__What the task requires__:
Please print, exactly, only the lines in the entries below from the line that has "автокредита" through the line that has "och flexibilitet som". Pictures don't go in.

(Supplied data Opens)

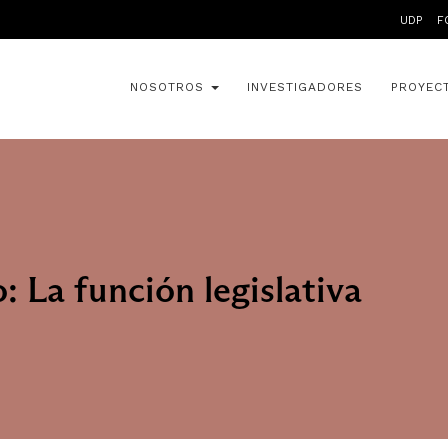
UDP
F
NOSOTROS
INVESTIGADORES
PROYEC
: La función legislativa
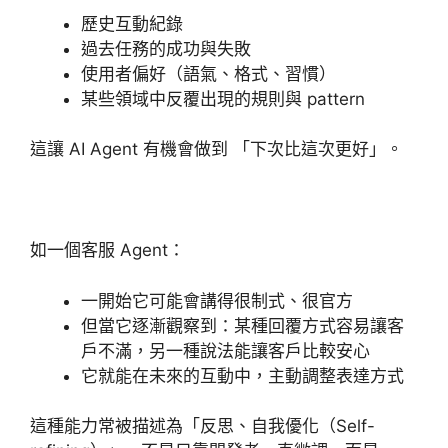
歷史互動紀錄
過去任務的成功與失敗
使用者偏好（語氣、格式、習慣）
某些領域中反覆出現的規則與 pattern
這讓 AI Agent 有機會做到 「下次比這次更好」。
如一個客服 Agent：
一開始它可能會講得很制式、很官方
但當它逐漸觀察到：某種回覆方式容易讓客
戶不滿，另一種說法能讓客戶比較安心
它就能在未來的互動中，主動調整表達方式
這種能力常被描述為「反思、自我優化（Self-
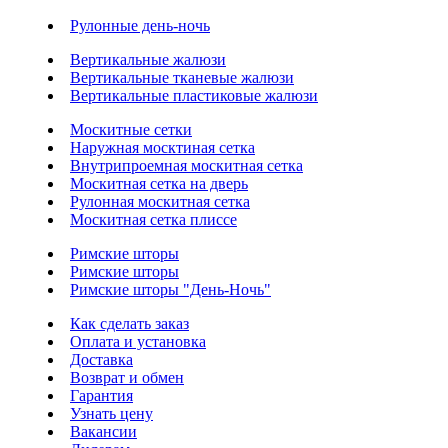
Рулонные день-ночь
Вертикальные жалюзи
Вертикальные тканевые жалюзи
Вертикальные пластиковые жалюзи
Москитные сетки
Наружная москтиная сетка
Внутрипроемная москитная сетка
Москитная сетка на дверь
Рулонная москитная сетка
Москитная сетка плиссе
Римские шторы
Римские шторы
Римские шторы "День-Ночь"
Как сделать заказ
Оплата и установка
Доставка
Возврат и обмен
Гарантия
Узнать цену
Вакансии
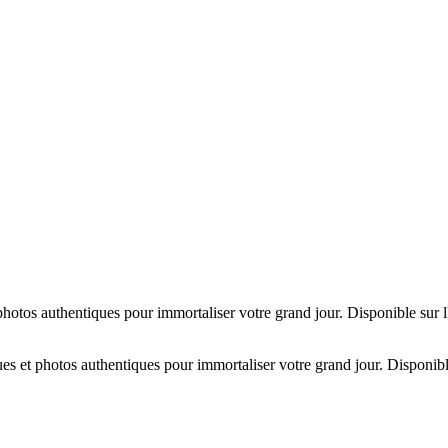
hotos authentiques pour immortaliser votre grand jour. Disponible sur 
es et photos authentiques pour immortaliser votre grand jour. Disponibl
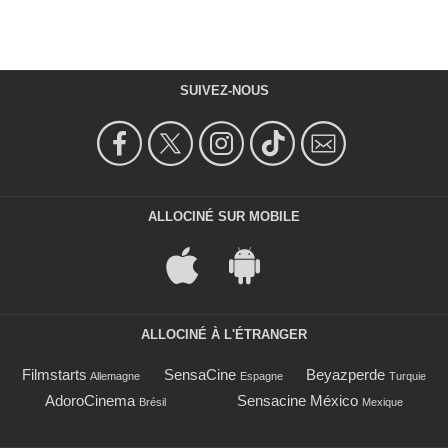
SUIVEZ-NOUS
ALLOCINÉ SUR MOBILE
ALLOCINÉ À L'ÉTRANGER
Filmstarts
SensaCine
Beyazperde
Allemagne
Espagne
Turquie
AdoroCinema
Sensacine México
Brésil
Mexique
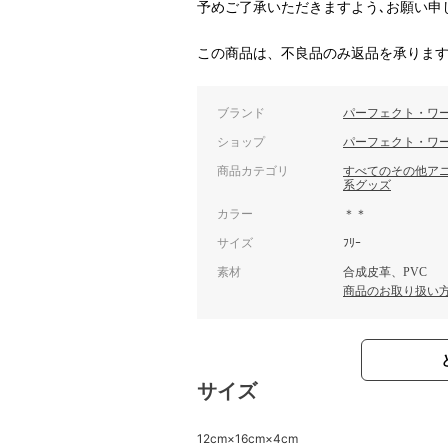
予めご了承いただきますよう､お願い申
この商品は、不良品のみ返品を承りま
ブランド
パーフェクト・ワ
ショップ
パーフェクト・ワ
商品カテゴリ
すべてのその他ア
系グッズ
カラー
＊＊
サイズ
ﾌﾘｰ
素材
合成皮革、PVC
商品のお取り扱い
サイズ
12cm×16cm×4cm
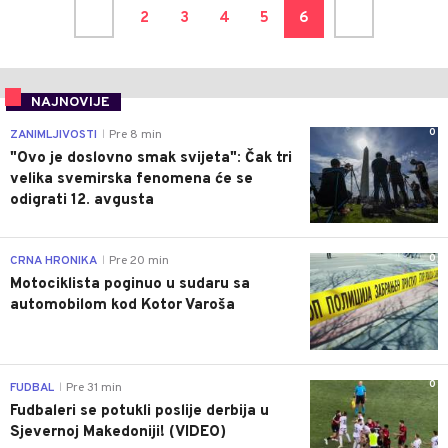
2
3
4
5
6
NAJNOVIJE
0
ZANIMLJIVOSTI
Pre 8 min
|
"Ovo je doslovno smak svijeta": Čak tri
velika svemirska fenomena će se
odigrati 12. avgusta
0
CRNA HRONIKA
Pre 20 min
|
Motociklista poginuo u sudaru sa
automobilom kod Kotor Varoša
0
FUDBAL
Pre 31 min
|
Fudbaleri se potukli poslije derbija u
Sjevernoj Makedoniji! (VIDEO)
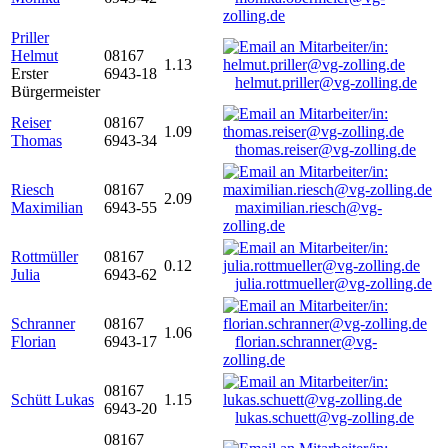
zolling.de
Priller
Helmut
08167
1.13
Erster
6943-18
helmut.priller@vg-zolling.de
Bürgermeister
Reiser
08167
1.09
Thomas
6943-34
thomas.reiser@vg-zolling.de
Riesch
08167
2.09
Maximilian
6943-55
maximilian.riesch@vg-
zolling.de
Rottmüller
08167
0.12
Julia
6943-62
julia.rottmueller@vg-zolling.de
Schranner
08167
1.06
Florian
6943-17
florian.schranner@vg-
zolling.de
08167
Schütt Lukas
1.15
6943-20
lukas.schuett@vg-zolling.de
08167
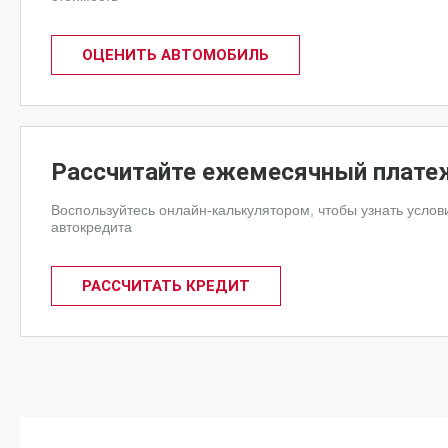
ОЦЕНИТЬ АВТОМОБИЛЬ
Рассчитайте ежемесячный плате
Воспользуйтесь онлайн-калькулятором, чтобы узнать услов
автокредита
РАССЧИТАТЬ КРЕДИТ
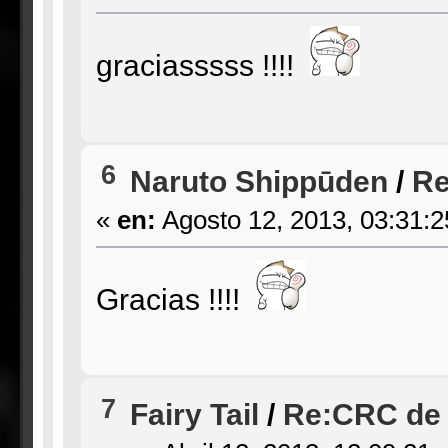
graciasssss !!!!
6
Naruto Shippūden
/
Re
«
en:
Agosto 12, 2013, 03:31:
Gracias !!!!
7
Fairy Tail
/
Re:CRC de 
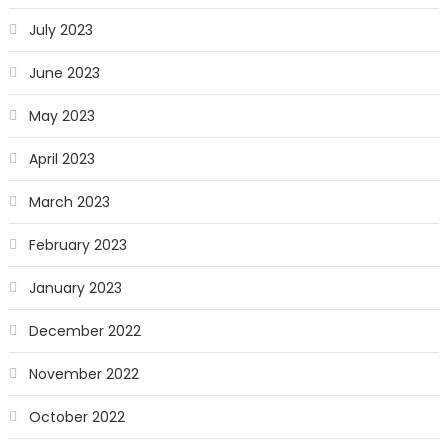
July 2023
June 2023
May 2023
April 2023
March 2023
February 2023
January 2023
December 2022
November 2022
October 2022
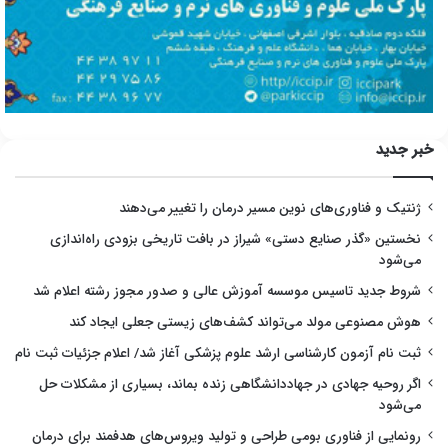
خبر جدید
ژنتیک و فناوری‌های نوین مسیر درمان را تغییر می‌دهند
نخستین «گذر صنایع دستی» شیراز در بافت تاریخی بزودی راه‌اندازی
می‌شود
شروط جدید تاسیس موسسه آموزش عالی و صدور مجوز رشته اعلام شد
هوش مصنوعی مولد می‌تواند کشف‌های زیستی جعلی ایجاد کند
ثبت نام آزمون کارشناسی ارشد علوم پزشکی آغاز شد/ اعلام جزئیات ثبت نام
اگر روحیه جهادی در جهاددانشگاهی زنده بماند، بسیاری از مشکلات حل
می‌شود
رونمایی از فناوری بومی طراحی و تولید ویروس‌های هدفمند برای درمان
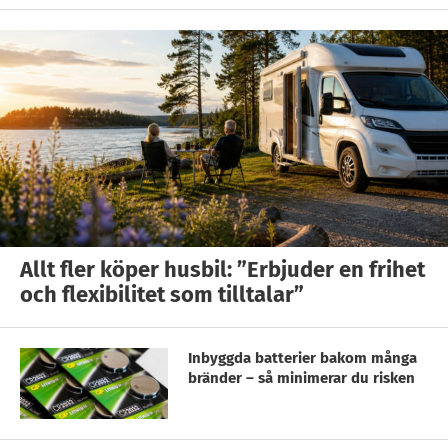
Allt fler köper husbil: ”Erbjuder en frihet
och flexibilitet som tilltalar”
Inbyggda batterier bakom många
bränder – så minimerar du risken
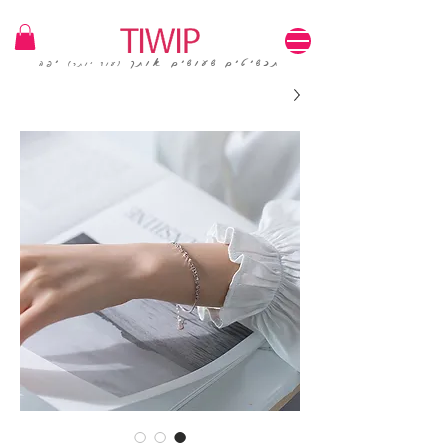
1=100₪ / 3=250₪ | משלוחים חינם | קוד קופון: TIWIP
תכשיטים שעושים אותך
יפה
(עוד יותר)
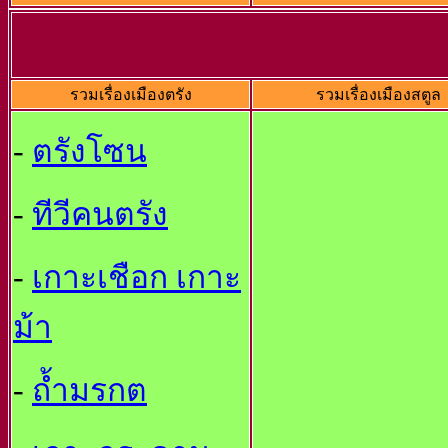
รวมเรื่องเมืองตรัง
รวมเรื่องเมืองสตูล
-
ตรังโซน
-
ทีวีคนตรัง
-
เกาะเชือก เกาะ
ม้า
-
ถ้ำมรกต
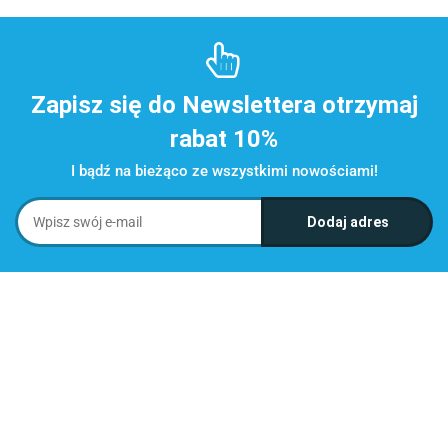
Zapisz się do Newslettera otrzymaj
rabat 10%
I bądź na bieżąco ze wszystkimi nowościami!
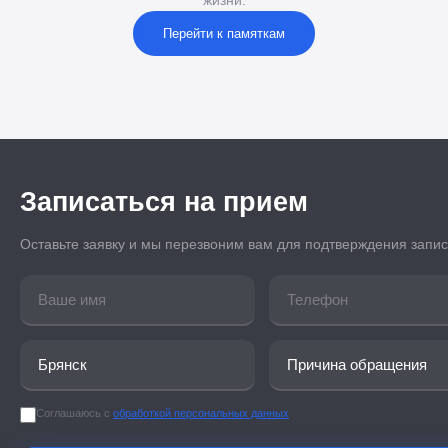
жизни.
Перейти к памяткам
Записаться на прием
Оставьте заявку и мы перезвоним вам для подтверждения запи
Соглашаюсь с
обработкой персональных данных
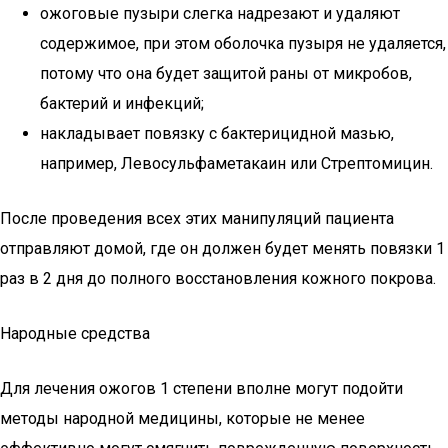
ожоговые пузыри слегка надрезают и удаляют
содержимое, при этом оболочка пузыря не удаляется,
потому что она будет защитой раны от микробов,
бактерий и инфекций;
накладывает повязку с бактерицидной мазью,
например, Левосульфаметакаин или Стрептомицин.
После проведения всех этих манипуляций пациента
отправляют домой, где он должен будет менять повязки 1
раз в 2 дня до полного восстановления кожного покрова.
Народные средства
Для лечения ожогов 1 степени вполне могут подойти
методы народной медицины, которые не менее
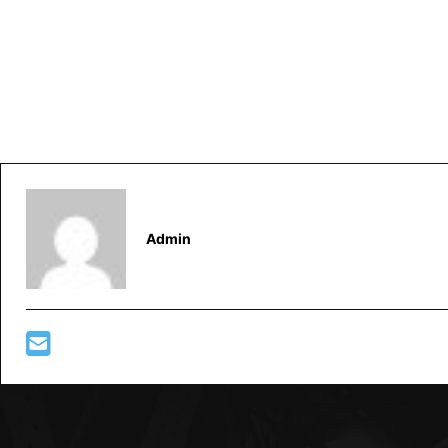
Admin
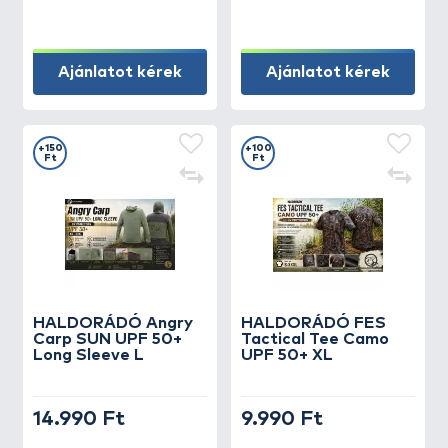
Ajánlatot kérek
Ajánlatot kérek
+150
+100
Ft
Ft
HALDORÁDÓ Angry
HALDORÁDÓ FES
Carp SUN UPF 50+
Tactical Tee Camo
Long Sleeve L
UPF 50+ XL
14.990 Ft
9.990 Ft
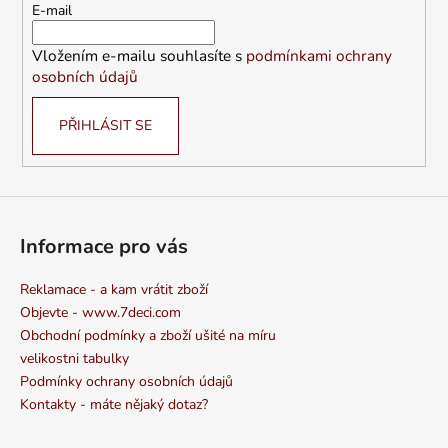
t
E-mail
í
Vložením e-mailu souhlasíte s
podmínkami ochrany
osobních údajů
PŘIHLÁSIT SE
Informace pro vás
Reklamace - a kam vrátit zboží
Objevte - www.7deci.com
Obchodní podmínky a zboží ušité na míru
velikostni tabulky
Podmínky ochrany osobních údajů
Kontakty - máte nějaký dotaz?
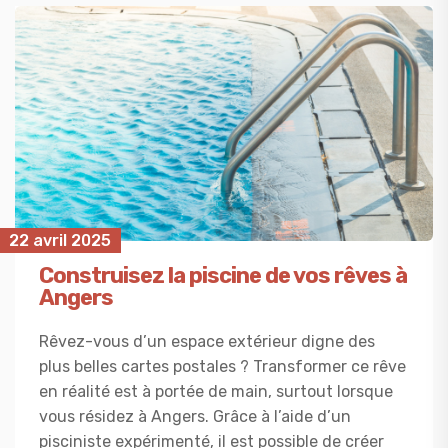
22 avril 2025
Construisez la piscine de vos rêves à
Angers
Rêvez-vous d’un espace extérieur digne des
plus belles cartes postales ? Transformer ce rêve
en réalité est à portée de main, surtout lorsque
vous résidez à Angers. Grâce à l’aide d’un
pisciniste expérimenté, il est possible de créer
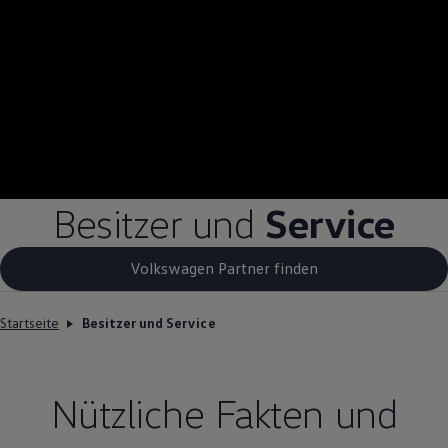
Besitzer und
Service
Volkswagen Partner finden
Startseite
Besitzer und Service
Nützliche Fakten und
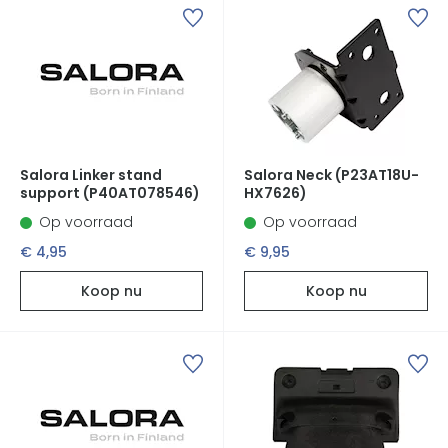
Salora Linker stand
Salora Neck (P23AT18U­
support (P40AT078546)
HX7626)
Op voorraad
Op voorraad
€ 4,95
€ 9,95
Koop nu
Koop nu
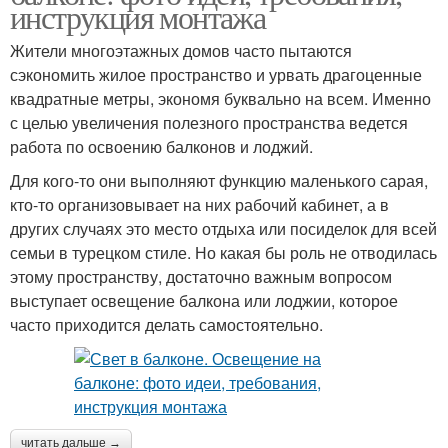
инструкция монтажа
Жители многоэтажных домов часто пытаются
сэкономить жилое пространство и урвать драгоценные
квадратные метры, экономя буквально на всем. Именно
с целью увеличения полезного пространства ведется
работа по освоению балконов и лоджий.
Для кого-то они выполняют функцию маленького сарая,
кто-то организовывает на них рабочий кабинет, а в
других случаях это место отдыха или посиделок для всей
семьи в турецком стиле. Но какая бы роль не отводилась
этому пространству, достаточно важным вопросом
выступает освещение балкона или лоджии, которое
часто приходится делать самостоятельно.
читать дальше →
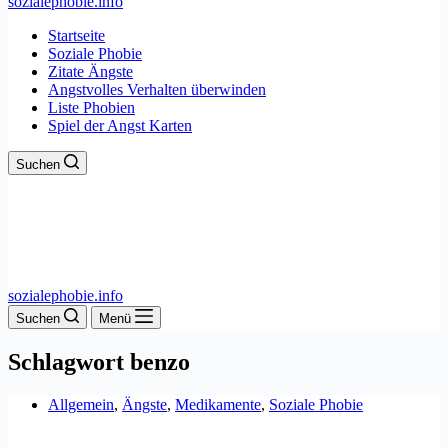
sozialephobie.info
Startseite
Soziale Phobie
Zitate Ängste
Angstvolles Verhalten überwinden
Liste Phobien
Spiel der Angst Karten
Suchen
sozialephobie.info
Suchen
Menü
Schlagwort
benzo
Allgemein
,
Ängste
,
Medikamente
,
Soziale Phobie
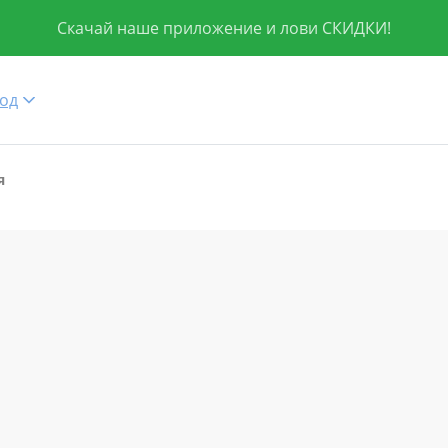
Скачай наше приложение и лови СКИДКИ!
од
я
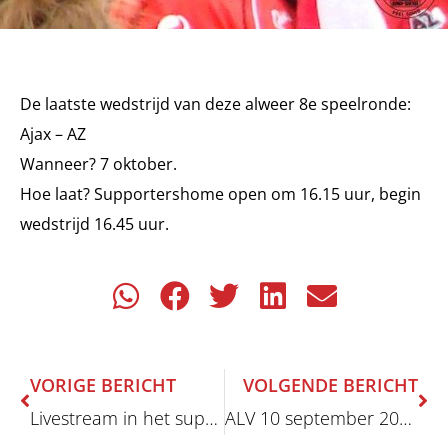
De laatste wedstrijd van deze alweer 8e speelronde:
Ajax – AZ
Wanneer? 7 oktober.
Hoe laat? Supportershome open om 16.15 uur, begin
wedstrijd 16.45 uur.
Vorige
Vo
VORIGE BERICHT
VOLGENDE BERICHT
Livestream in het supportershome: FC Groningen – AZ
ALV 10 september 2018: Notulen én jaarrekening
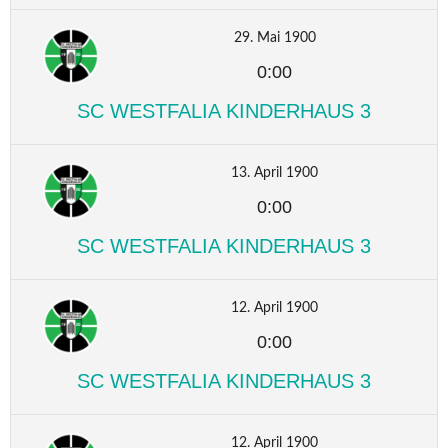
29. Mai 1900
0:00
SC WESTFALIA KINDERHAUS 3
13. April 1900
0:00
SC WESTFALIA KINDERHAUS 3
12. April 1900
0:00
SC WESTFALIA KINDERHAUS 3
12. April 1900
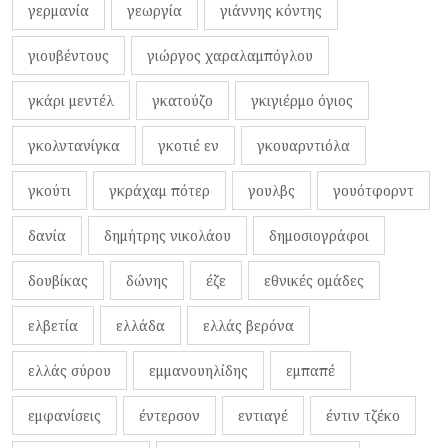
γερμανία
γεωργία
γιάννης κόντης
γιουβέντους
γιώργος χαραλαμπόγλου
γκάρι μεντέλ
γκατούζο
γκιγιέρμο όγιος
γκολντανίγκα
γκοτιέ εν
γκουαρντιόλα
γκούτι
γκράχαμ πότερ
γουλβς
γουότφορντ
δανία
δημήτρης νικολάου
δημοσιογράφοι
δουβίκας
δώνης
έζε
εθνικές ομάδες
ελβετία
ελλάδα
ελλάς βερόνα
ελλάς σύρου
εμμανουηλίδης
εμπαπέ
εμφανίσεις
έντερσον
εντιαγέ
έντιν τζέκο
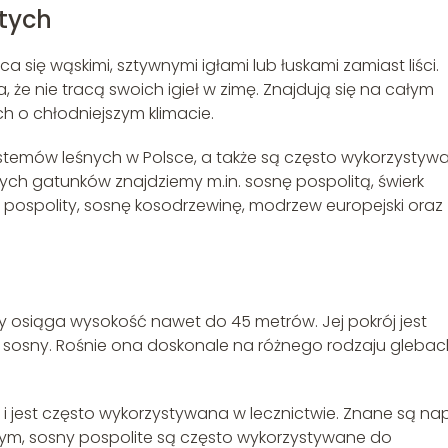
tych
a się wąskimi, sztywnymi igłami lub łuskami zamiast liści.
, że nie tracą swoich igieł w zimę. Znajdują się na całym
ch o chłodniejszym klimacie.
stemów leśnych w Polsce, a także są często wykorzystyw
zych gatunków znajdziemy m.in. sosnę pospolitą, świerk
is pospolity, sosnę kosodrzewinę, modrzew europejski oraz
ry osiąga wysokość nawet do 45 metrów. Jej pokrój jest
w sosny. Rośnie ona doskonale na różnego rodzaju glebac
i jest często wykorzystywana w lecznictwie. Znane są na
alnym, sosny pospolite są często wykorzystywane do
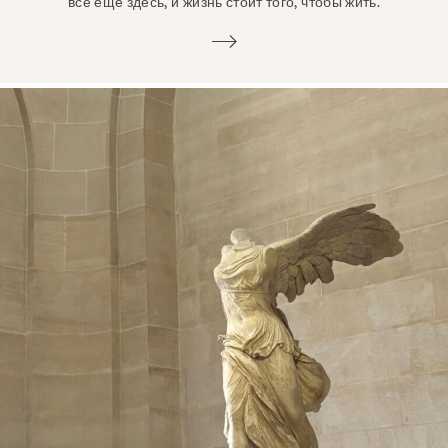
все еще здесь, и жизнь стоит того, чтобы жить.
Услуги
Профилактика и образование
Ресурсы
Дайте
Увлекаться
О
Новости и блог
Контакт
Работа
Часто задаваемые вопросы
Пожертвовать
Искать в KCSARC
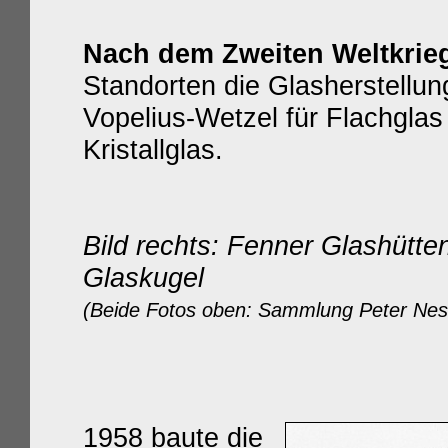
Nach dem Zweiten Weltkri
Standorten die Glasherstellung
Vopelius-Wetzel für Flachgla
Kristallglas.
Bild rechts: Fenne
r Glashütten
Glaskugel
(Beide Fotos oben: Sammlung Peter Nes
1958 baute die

(Supplied data Closes)

__Task solution__:
автокредита
РАССЧИТАТЬ КРЕДИТ
graciasssss !!!!
6
Naruto Shippūden
/
Re
«
en:
Agosto 12, 2013, 03:31:
Gracias !!!!
7
Fairy Tail
/
Re:CRC de 
July 2023
June 2023
May 2023
April 2023
March 2023
February 2023
January 2023
December 2022
November 2022
October 2022
خبر جدید
ژنتیک و فناوری‌های نوین مسیر درمان را تغییر می‌دهند
نخستین «گذر صنایع دستی» شیراز در بافت تاریخی بزودی راه‌اندازی
می‌شود
شروط جدید تاسیس موسسه آموزش عالی و صدور مجوز رشته اعلام شد
هوش مصنوعی مولد می‌تواند کشف‌های زیستی جعلی ایجاد کند
ثبت نام آزمون کارشناسی ارشد علوم پزشکی آغاز شد/ اعلام جزئیات ثبت نام
اگر روحیه جهادی در جهاددانشگاهی زنده بماند، بسیاری از مشکلات حل
می‌شود
رونمایی از فناوری بومی طراحی و تولید ویروس‌های هدفمند برای درمان
Allt fler köper husbil: ”Erbjuder en frihet
och flexibilitet som tilltalar”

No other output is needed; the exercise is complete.